Sort dataframe multiindex level and by column
Question
Updated: pandas version 0.23.0 solves this problem with
Sorting by a combination of columns and index levels
I have struggled with this and I suspect there is a better way. How do I sort the following dataframe by index level name 'idx_0', level=0 and by column, 'value_1' descending such that the column 'MyName' reads vertical 'SCOTTBOSTON'.
import pandas as pd
import numpy as np
df = pd.DataFrame({'idx_0':[2]*6+[1]*5,
'idx_1':[6,4,2,10,18,5,11,1,7,9,3],
'value_1':np.arange(11,0,-1),
'MyName':list('BOSTONSCOTT')})
df = df.set_index(['idx_0','idx_1'])
df
Output:
MyName value_1
idx_0 idx_1
2 6 B 11
4 O 10
2 S 9
10 T 8
18 O 7
5 N 6
1 11 S 5
1 C 4
7 O 3
9 T 2
3 T 1
Excepted output using:
df.sort_values(['value_1'], ascending=False)\
.reindex(sorted(df.index.get_level_values(0).unique()), level=0)

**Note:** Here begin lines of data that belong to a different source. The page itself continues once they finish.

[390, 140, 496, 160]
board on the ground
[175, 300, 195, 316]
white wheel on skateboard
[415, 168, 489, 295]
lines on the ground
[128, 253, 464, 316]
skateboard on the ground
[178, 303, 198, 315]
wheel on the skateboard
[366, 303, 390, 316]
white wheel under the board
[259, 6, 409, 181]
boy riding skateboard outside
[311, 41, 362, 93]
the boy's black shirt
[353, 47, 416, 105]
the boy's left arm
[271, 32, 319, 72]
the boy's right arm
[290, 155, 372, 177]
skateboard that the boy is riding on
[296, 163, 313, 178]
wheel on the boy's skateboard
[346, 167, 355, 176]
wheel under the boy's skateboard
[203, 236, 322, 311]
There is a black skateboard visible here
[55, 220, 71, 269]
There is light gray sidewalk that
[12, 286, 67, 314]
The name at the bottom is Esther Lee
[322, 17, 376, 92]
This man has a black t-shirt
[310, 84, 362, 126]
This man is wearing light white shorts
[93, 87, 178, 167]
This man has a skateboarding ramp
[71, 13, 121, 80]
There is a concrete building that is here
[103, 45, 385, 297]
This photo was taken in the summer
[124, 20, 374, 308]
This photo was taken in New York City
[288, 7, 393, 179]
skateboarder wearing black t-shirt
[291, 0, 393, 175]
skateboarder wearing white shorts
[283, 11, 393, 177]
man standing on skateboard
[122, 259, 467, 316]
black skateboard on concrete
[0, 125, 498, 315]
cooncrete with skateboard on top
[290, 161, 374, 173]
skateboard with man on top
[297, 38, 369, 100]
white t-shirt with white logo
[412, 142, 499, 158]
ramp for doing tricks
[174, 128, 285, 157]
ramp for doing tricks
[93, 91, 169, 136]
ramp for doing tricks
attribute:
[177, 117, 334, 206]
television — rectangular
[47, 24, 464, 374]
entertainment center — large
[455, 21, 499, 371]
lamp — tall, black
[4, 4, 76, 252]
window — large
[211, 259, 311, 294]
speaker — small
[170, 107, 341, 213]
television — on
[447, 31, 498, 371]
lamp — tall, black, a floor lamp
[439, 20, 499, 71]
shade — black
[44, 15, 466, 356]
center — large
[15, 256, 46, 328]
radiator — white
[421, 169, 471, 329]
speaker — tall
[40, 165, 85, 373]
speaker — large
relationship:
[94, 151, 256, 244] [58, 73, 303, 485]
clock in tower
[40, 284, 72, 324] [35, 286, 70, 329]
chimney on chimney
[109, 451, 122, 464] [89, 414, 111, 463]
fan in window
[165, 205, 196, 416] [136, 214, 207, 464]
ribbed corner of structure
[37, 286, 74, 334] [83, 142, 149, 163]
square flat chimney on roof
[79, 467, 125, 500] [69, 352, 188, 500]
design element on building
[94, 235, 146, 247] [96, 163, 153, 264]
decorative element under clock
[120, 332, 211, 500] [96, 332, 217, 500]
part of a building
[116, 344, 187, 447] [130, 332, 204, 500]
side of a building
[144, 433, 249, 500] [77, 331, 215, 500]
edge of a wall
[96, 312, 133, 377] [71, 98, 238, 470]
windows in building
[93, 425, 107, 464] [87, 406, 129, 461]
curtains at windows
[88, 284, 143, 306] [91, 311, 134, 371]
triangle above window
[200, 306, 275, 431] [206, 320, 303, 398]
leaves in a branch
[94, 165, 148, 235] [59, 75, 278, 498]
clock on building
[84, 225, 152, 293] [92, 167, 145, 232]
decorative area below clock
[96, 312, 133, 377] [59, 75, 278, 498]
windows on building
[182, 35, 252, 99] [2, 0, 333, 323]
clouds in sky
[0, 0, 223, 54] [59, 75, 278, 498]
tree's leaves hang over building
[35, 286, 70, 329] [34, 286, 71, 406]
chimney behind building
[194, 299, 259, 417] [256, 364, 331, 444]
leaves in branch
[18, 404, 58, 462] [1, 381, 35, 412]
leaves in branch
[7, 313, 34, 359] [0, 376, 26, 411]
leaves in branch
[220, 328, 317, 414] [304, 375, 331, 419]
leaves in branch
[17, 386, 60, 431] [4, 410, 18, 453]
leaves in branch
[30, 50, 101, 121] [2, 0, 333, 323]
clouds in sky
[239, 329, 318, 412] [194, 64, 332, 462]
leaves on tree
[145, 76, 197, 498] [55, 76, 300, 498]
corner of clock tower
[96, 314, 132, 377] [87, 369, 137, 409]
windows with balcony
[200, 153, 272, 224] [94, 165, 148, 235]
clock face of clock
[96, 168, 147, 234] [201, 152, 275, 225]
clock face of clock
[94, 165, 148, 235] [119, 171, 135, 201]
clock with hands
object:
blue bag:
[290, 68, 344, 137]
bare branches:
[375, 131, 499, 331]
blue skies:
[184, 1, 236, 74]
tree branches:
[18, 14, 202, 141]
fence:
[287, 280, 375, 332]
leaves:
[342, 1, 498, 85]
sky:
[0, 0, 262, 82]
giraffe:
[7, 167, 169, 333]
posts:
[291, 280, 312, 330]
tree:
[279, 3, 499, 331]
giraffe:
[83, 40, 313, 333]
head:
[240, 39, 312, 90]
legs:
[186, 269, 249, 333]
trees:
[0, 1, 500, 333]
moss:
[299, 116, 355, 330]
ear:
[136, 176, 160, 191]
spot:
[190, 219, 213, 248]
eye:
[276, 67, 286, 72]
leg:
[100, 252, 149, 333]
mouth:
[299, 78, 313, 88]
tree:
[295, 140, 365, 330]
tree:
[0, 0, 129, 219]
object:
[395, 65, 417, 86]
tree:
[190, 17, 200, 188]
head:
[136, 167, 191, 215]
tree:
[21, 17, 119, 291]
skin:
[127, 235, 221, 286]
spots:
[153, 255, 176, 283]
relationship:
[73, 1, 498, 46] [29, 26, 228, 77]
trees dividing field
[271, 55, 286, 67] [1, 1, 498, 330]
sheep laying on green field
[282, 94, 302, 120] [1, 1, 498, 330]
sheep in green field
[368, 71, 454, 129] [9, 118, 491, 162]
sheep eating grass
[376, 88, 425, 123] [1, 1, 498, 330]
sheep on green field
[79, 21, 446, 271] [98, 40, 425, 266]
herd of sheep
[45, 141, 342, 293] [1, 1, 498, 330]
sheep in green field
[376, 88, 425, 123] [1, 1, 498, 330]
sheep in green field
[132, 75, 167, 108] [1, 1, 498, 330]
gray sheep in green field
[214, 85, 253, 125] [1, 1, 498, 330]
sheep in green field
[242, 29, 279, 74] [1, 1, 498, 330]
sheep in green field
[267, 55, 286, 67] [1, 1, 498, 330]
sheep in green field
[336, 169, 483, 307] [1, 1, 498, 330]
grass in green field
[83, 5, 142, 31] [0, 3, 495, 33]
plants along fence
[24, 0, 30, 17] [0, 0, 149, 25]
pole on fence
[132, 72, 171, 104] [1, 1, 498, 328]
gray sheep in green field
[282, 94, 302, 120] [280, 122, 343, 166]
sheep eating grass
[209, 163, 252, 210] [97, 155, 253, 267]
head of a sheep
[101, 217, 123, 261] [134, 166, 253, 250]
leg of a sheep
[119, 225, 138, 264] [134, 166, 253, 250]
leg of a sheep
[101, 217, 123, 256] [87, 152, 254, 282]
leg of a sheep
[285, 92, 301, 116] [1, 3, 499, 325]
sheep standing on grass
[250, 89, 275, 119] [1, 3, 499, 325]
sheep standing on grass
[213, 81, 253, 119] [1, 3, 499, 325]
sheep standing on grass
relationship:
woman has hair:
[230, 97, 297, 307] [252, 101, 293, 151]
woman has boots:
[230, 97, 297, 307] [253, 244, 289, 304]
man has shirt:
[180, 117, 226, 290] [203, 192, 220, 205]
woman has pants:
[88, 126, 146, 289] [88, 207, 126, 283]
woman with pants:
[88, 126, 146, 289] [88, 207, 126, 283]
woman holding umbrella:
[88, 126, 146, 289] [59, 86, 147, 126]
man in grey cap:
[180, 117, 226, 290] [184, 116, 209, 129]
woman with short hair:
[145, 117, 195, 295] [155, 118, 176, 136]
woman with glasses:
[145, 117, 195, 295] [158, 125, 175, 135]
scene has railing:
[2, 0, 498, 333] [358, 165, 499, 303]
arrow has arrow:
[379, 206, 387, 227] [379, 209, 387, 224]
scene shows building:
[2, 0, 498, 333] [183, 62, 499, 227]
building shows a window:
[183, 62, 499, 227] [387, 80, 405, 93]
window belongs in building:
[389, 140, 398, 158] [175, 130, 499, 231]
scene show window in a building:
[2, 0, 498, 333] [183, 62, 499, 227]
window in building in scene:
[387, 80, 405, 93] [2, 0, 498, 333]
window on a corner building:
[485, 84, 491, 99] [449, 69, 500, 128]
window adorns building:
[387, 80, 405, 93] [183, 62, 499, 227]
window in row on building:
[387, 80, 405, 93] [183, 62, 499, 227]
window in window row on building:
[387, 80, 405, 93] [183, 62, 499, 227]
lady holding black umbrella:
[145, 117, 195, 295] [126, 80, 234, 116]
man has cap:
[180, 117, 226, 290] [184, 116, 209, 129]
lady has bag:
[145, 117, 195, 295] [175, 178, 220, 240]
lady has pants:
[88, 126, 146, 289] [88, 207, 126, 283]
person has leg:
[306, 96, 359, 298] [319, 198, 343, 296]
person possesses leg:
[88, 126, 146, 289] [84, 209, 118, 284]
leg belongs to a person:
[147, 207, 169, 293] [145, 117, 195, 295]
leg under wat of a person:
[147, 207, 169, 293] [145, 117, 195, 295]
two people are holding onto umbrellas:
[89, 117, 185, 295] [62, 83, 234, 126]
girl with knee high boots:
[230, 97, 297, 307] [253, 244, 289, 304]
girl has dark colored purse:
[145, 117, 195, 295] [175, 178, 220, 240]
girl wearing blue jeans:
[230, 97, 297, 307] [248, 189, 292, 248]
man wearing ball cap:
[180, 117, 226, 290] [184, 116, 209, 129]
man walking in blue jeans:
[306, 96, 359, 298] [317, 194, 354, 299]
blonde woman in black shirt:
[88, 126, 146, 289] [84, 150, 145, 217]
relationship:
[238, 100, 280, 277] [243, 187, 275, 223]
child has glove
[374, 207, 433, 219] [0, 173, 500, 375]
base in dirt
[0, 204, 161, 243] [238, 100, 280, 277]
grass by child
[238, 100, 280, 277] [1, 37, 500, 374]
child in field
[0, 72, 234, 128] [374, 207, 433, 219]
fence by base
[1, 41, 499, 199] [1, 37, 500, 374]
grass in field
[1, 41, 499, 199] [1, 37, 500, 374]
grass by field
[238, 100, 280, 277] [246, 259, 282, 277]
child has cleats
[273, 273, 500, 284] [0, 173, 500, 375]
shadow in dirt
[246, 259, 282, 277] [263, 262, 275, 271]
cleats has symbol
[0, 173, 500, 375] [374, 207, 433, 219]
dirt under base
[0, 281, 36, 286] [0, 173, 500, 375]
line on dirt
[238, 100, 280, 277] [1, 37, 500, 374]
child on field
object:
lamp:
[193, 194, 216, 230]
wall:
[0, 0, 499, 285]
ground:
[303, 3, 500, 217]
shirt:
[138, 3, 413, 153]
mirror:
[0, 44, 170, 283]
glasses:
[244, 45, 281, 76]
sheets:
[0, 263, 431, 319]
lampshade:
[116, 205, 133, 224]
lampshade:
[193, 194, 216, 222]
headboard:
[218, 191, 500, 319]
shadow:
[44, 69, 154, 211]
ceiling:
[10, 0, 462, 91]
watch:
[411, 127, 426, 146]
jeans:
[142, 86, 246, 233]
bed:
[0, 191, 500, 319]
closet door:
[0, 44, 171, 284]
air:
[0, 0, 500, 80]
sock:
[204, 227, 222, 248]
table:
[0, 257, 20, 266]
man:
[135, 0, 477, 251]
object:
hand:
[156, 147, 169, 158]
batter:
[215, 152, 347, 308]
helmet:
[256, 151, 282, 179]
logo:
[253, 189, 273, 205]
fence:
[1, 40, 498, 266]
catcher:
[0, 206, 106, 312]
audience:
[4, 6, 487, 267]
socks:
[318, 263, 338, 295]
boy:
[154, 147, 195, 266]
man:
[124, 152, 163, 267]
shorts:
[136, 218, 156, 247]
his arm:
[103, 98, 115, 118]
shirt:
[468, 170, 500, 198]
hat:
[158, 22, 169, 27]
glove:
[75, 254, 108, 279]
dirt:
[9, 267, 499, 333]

I suspect there is an easier way without resetting indexes
MyName value_1
idx_0 idx_1
1 11 S 5
1 C 4
7 O 3
9 T 2
3 T 1
2 6 B 11
4 O 10
2 S 9
10 T 8
18 O 7
5 N 6
Failure #1:
df.sort_values('value_1', ascending=False).sort_index(level=0)
Sort by values first then sort index level=0, but level=1 get sorted also.
MyName value_1
idx_0 idx_1
1 1 C 4
3 T 1
7 O 3
9 T 2
11 S 5
2 2 S 9
4 O 10
5 N 6
6 B 11
10 T 8
18 O 7
Failure #2
df.sort_index(level=0).sort_values('value_1', ascending=False)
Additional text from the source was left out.